La dernière série de Carole Fournet révèle d’abord un chef d’œuvre de l’architecture française ; le château de Maisons-Laffitte.
Pour comprendre ce lieu à la beauté singulière, elle réalise des croquis au fusain, au feutre, ou encore au stylo bille. Pierres,
sculptures, ferronneries, peintures, plafonniers, cheminées, escaliers, moulures, ornements ;
les détails précieux sont visités avec minutie.
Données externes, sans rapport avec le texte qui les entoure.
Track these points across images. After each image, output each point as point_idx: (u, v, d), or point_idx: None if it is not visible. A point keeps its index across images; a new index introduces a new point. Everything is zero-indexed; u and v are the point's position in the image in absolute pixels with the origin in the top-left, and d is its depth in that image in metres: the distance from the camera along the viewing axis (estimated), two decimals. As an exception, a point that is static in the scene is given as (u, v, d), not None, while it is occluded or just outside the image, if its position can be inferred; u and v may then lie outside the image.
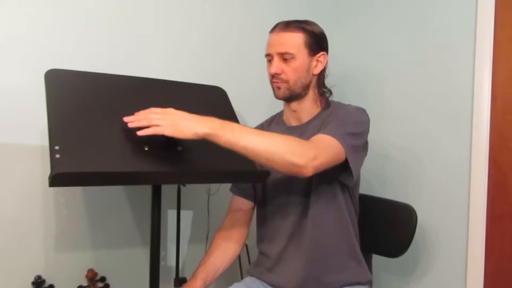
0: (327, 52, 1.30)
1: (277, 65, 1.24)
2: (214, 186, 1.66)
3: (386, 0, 1.79)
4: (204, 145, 1.02)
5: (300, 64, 1.24)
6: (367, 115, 1.28)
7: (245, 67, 1.78)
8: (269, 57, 1.28)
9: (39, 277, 1.37)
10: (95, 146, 0.99)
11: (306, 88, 1.28)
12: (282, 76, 1.24)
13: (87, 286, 1.38)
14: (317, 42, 1.27)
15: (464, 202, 1.50)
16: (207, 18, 1.72)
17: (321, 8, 2.03)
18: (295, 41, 1.23)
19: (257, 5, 1.85)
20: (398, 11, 1.75)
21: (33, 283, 1.36)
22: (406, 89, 1.70)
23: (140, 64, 1.56)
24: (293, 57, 1.23)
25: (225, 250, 1.33)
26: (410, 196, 1.63)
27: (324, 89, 1.33)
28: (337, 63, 1.99)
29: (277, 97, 1.30)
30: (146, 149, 1.03)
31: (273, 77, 1.26)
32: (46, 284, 1.37)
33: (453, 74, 1.55)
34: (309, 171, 1.05)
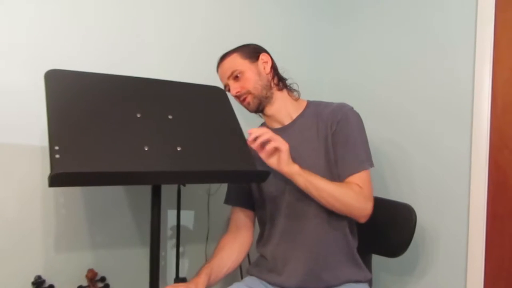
0: (267, 52, 1.40)
1: (234, 86, 1.35)
2: (214, 186, 1.66)
3: None
4: (204, 145, 1.01)
5: (249, 73, 1.34)
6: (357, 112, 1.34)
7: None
8: (227, 87, 1.38)
9: (39, 277, 1.37)
10: (95, 146, 0.99)
11: (268, 88, 1.36)
12: (242, 90, 1.34)
13: (87, 286, 1.38)
14: (252, 50, 1.39)
15: (464, 202, 1.50)
16: (207, 18, 1.73)
17: (321, 7, 2.03)
18: (234, 60, 1.36)
19: (257, 4, 1.85)
20: (398, 10, 1.75)
21: (33, 283, 1.36)
22: (406, 89, 1.70)
23: (139, 64, 1.56)
24: (240, 71, 1.34)
25: (230, 252, 1.35)
26: (410, 196, 1.62)
27: (284, 81, 1.41)
28: (337, 61, 2.00)
29: (251, 111, 1.39)
30: (146, 149, 1.04)
31: (238, 97, 1.37)
32: (46, 284, 1.37)
33: (453, 74, 1.55)
34: (363, 221, 1.26)
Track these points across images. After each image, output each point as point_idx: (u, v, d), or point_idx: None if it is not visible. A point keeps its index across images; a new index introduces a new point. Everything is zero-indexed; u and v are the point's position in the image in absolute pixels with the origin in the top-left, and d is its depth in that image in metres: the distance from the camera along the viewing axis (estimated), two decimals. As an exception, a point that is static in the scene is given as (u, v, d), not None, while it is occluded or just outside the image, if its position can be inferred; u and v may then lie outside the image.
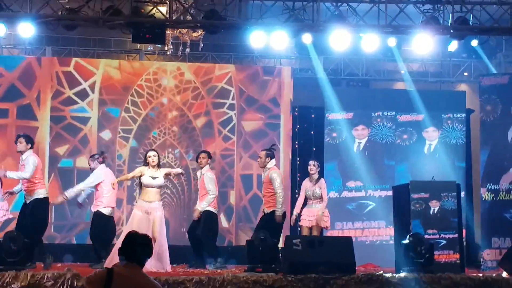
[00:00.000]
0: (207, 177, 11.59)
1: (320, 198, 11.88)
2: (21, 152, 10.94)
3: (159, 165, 11.20)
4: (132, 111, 14.91)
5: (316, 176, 11.98)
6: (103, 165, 11.83)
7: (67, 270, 9.01)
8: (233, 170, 15.01)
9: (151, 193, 11.04)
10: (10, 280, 8.78)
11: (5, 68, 14.59)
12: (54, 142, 14.64)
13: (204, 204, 11.48)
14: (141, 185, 11.16)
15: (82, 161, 14.29)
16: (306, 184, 12.09)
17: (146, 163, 11.18)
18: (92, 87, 14.79)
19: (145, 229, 10.68)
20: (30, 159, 10.80)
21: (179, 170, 11.87)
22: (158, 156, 11.28)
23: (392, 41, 13.89)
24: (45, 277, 8.83)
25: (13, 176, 11.01)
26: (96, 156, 11.96)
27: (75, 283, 8.79)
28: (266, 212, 11.38)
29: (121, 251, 5.22)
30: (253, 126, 15.17)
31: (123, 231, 11.76)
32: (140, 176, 11.13)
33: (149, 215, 10.92)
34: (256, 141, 15.01)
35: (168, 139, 14.98)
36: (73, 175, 14.48)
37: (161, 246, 10.87)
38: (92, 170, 11.82)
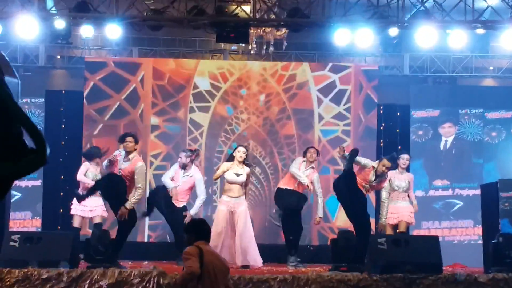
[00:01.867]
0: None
1: (406, 192, 11.70)
2: (129, 153, 10.32)
3: (244, 162, 11.22)
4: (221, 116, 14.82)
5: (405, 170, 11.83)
6: (194, 165, 11.88)
7: (153, 268, 9.11)
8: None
9: (235, 188, 11.08)
10: (98, 277, 8.93)
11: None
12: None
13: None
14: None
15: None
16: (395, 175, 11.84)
17: (231, 158, 11.21)
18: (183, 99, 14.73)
19: (230, 224, 10.84)
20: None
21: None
22: (247, 153, 11.30)
23: (480, 37, 13.56)
24: (132, 274, 8.95)
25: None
26: (189, 154, 11.78)
27: (161, 280, 8.88)
28: None
29: (192, 231, 6.42)
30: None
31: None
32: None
33: (233, 210, 11.00)
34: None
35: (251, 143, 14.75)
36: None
37: (247, 240, 10.93)
38: (182, 164, 11.73)
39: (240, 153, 11.17)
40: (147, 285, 8.88)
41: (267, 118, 14.73)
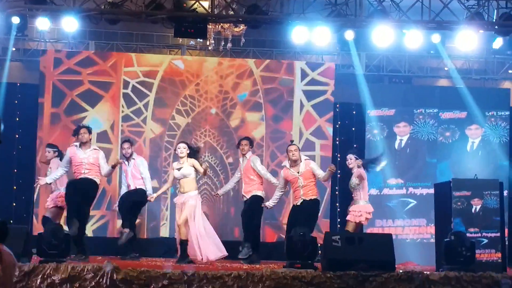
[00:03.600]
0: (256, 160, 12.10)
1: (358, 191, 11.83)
2: (86, 143, 11.47)
3: (189, 156, 11.67)
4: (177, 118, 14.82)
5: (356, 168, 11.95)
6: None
7: (107, 263, 9.06)
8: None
9: (183, 183, 11.58)
10: (51, 272, 8.86)
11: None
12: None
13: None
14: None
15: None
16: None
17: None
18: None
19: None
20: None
21: (201, 169, 11.79)
22: (188, 148, 11.70)
23: (436, 37, 13.70)
24: (85, 269, 8.89)
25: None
26: (132, 144, 12.40)
27: (115, 275, 8.84)
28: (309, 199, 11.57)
29: None
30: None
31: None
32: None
33: (183, 205, 11.49)
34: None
35: (208, 141, 14.83)
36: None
37: (199, 234, 11.40)
38: (129, 154, 12.17)
39: (180, 149, 11.66)
40: (100, 280, 8.83)
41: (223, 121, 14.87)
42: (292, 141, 12.28)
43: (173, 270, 9.10)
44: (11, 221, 13.83)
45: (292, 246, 9.96)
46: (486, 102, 15.13)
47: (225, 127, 14.83)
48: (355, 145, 14.92)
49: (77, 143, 11.47)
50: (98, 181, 11.52)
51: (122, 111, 14.57)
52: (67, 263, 9.15)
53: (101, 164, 11.50)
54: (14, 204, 14.12)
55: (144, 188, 12.10)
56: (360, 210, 11.74)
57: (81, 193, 11.23)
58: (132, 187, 12.09)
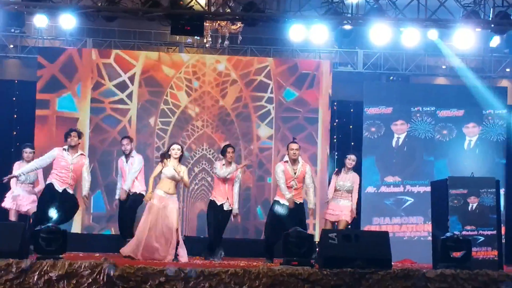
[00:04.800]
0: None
1: (350, 193, 11.88)
2: (75, 147, 11.27)
3: (180, 160, 11.35)
4: (171, 104, 14.97)
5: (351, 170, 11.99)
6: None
7: (104, 259, 9.06)
8: (270, 164, 14.98)
9: (172, 185, 11.26)
10: (48, 268, 8.84)
11: (47, 59, 14.71)
12: (94, 133, 14.75)
13: None
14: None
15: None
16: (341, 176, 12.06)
17: (167, 155, 11.27)
18: (131, 79, 14.89)
19: (161, 220, 11.07)
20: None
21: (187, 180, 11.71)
22: (182, 151, 11.41)
23: (433, 34, 13.69)
24: (82, 266, 8.88)
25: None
26: (131, 141, 12.42)
27: (112, 272, 8.84)
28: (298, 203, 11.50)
29: None
30: (291, 120, 15.15)
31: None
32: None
33: (166, 207, 11.16)
34: (295, 135, 14.94)
35: (206, 132, 15.00)
36: (112, 165, 14.57)
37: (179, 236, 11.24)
38: (129, 151, 12.25)
39: (174, 150, 11.30)
40: (97, 276, 8.82)
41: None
42: (294, 138, 11.95)
43: (171, 267, 9.11)
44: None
45: (288, 243, 9.96)
46: (483, 100, 15.15)
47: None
48: (352, 143, 14.97)
49: (66, 147, 11.31)
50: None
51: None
52: (64, 260, 9.15)
53: (83, 175, 11.40)
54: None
55: (137, 191, 12.16)
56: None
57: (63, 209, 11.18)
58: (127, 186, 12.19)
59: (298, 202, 11.51)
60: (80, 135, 11.42)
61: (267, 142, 15.12)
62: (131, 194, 12.25)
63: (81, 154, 11.47)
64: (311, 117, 15.21)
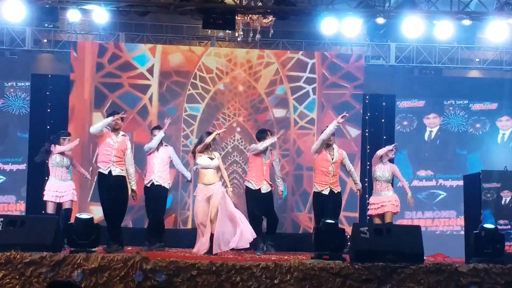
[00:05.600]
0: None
1: (388, 183, 11.75)
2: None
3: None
4: (200, 88, 14.76)
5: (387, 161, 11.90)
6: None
7: (136, 253, 9.11)
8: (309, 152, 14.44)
9: (209, 174, 10.94)
10: (81, 261, 8.92)
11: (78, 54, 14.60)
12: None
13: None
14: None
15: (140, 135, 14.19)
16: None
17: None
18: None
19: (206, 213, 10.84)
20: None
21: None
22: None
23: (466, 23, 13.51)
24: (115, 259, 8.95)
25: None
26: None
27: (144, 266, 8.89)
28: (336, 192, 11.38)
29: None
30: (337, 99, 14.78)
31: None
32: (195, 158, 11.01)
33: (209, 199, 10.89)
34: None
35: (237, 120, 14.72)
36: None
37: (226, 225, 10.89)
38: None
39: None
40: (130, 270, 8.89)
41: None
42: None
43: (201, 260, 9.15)
44: (43, 212, 13.95)
45: (320, 237, 9.95)
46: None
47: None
48: (384, 137, 14.91)
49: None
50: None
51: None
52: (97, 253, 9.22)
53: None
54: (46, 194, 14.18)
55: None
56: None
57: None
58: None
59: (336, 192, 11.33)
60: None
61: (306, 128, 14.77)
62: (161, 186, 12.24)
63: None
64: (359, 93, 14.79)
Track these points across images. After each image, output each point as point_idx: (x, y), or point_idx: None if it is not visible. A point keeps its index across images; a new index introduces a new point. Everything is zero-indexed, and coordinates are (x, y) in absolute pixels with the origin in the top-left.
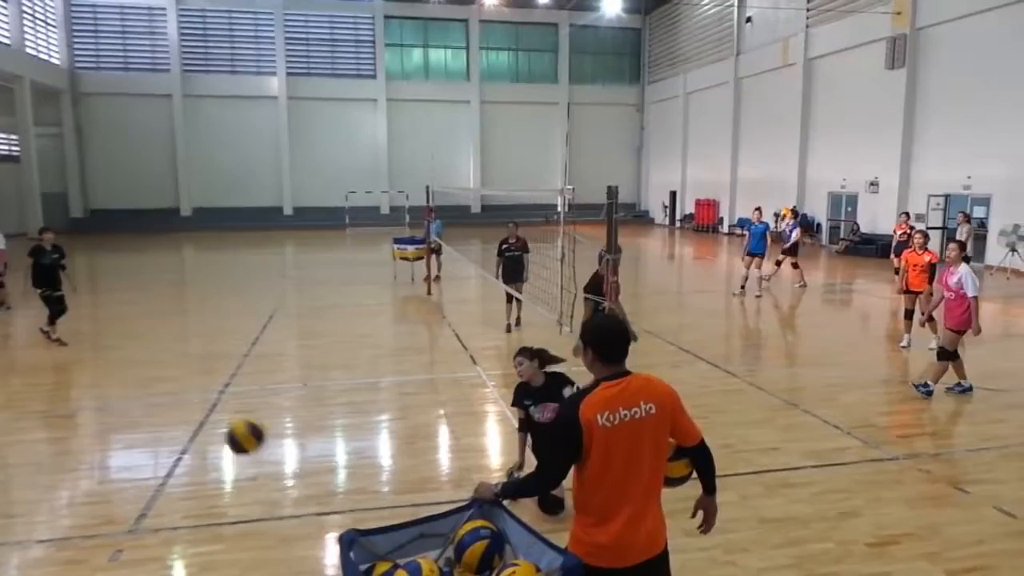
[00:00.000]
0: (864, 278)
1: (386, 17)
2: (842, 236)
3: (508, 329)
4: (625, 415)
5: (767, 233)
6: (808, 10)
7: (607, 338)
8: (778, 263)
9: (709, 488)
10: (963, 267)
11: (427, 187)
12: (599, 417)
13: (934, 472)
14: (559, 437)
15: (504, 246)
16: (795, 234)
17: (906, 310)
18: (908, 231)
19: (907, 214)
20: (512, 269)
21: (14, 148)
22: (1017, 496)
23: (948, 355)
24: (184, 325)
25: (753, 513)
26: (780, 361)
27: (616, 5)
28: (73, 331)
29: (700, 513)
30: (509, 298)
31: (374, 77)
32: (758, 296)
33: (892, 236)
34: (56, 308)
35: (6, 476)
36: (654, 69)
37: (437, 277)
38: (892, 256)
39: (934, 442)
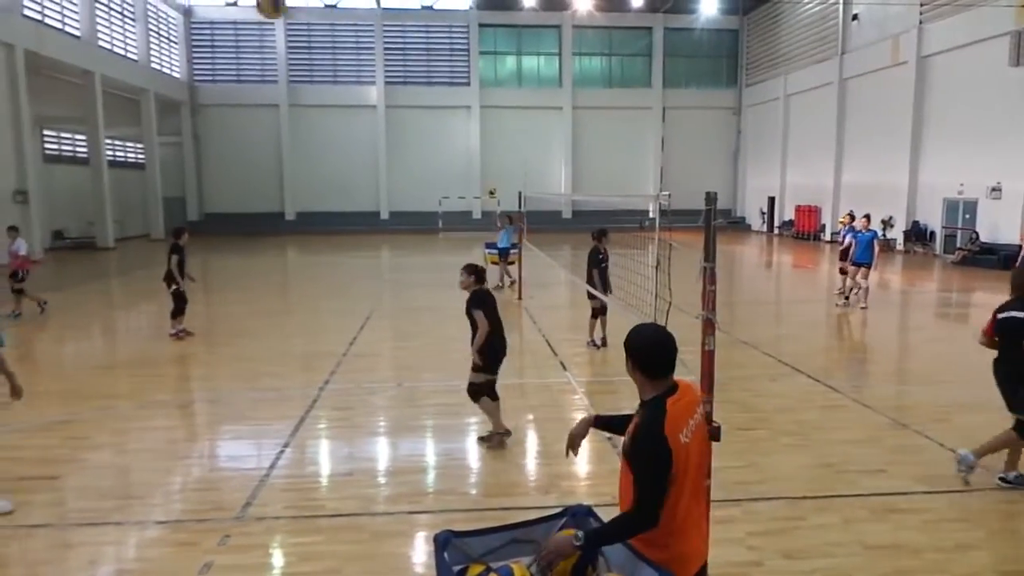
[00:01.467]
0: (984, 291)
1: (480, 25)
2: (959, 245)
3: (590, 344)
4: (692, 425)
5: (874, 241)
6: (922, 5)
7: (657, 351)
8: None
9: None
10: None
11: (519, 193)
12: (681, 436)
13: None
14: (656, 468)
15: (599, 256)
16: (848, 239)
17: None
18: None
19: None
20: (604, 280)
21: (140, 156)
22: None
23: None
24: (287, 324)
25: (857, 538)
26: (887, 377)
27: (713, 6)
28: (188, 327)
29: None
30: (595, 313)
31: (468, 84)
32: (864, 308)
33: (1021, 246)
34: (181, 302)
35: (128, 460)
36: (752, 71)
37: (499, 286)
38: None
39: None
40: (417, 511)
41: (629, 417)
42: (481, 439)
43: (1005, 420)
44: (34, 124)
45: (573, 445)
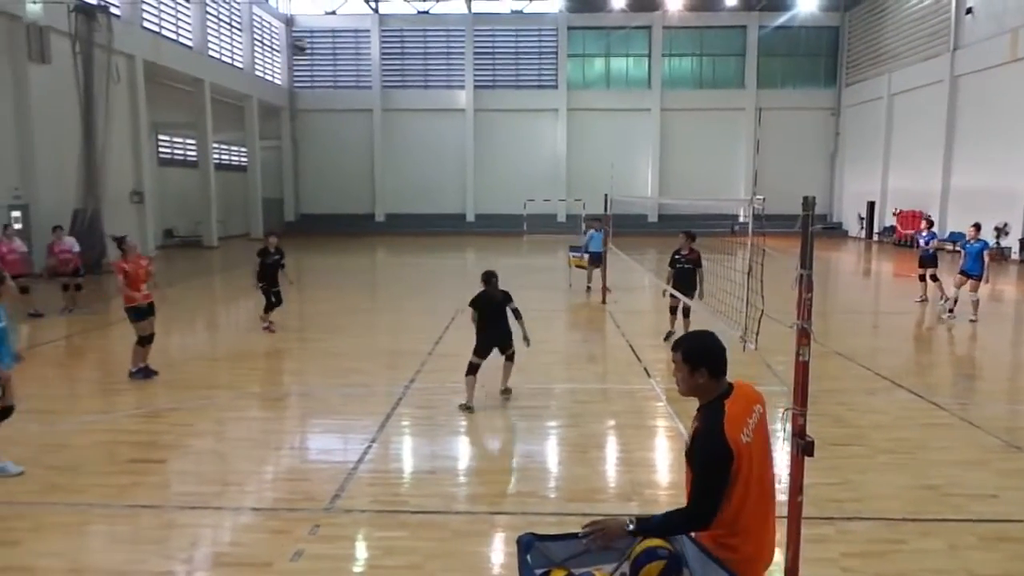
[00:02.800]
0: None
1: (569, 28)
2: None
3: (667, 337)
4: (752, 424)
5: (985, 252)
6: None
7: (717, 354)
8: (927, 278)
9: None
10: None
11: (605, 196)
12: (742, 436)
13: None
14: (714, 467)
15: (676, 256)
16: (929, 244)
17: None
18: None
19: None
20: (682, 281)
21: (243, 159)
22: None
23: None
24: (376, 322)
25: (963, 565)
26: (999, 395)
27: (812, 3)
28: (281, 323)
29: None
30: (673, 310)
31: (555, 87)
32: (973, 321)
33: None
34: (273, 302)
35: (227, 448)
36: (853, 70)
37: (588, 288)
38: None
39: None
40: (498, 512)
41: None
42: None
43: None
44: (150, 129)
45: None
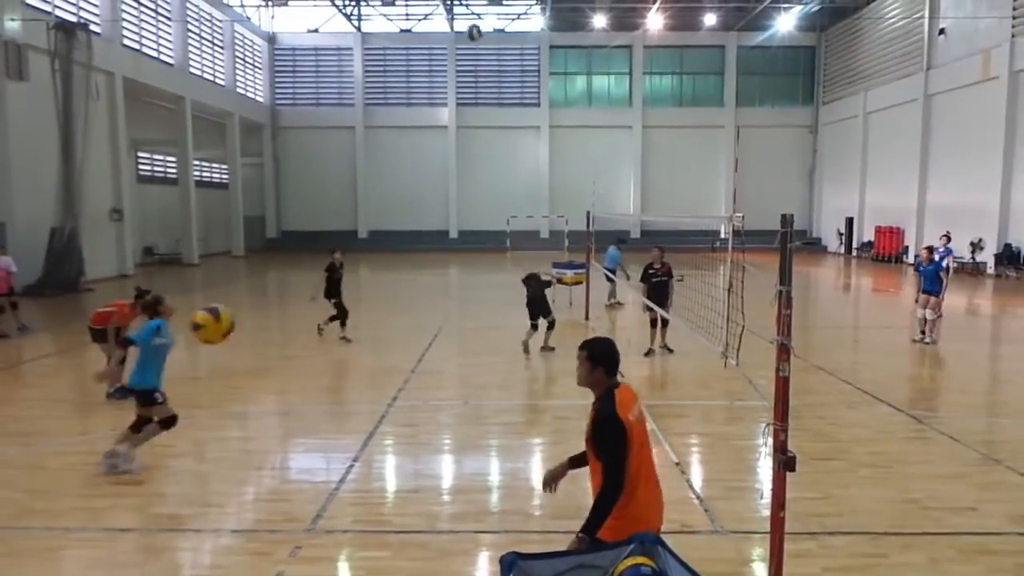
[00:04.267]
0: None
1: (551, 47)
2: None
3: (648, 353)
4: (636, 411)
5: (940, 272)
6: (1014, 18)
7: (613, 357)
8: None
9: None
10: None
11: (587, 213)
12: (630, 415)
13: None
14: (615, 441)
15: (651, 271)
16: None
17: None
18: None
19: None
20: (658, 294)
21: (224, 176)
22: None
23: None
24: (358, 339)
25: None
26: (977, 409)
27: (789, 23)
28: (264, 341)
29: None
30: (653, 323)
31: (538, 105)
32: (929, 343)
33: None
34: (343, 313)
35: (207, 469)
36: (830, 88)
37: (608, 304)
38: None
39: None
40: (482, 530)
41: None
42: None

Une véritable étude
au caractère sériel qui témoigne de sa pratique du dessin, non sans lien avec
la méthode du Quattrocento italien acquise après dix années de pratique auprès
d’un maître florentin.
Carole Fournet scrute puis reproduit avec une aisance et unefidélité
remarquable les scènes d’état et de pouvoir mais aussi les anecdotes angéliques et amoureuses.
Car ce sont avant tout les péripéties des hommes et des femmes de renom, personnalités
de l’Histoire de France qui ont vécu dans le château qui retiennent son attention. L’artiste fait jaillir les individualités affirmées et
charismatiques, remémorées par l’Histoire qui les absorbe.
Au 17e siècle Monsieur de Longueil et son mariage
de raison qui se transformera en amour passionné pour sa femme Madeleine
Boulenc de Crévecoeur laisse un passage romantique au château. Comme celui, un
peu plus tard, de Louis XV et de la marquise de Pompadour qui cherchent une
demeure en bordure de Seine. Fin 18e, le comte d’Artois, frère de Louis XVI et
futur Charles X réalise d’importantes transformations intérieures laissant une
emprunte d’époque.
Les styles se mêlent avec une harmonie sans pareil.
L’antique côtoie la renaissance et le néo-classique. En
témoigne le médaillon antique à l'effigie de Louis XIII placé au centre de la
cheminée monumentale de la chambre d’apparat de Monsieur de Longueil. Ou même
le bas relief sur cette même cheminée mettant en scène le triomphe de Louis
XIII sur un char, tel un imperator romain, suivi de captifs enchainés.
Après une observation académique et une parfaite reproduction
du réel, Carole Fournet ajoute des éléments
fictionnels. Elle recompose la narration en allant à la rencontre de nouvelles
figures qui surgissent. La quête de la ressemblance se libère vers une quête du
ressenti sur grand format.
« J’ai la liberté d’aller ailleurs, de laisser aller
mon trait au-delà de l’académisme mais c’est un cheminement qui demande de
l’investissement » nous confie t-elle.
La matérialisation des corps n’est pas désincarnée. La
dimension humaine croise la dimension animale pour engendrer des créatures
inédites.
Des oiseaux-anges, étranges imposants, empruntes picturales
chères à l’artiste, dialoguent avec les anges du château. Des chevaux ailés,
chimères d’aujourd’hui pourraient être les descendants des occupants des
écuries, aujourd’hui disparues et anciennement situées de part et d’autre du fond
de l’avant-cour. Des aigles aux ailes déployées (symbole des Longueil) qui
apparaissent, entre autres aux angles du vestibule central, se
transforment majestueusement sous l’œil
de l’artiste.
Fragmentés sous une distorsion imprévisible, les incarnations fantastiques ne sont pas
produites à l’échelle. Elles transgressent une frontalité apparente sous un
lien physique et sensuel. Les deux mondes se côtoient sous une fraternité
certaine. Ces juxtapositions induisent la possibilité d’un récit nouveau. Puis Carole Fournet chahute avec l’apparat. Des paillettes
Swarovski ornent les toiles, évoquant
avec une nouvelle planéité les détails incrustés, artifices baroques des
œuvres originelles.
L’artiste s’approprie l’Histoire pour mieux parler du
présent, bousculant avec contemporanéité la grandeur et la noblesse de l’art. Sa
démarche plasticienne se situe à l’inverse de l’art académique qui fige et
éternise l’éphémère. Du figé vers le vivant, Carole Fournet respecte et
réveille la mémoire en révélant une charge symbolique du passé. Sa vision est actuelle,
sans contradiction, d’une unité ultime.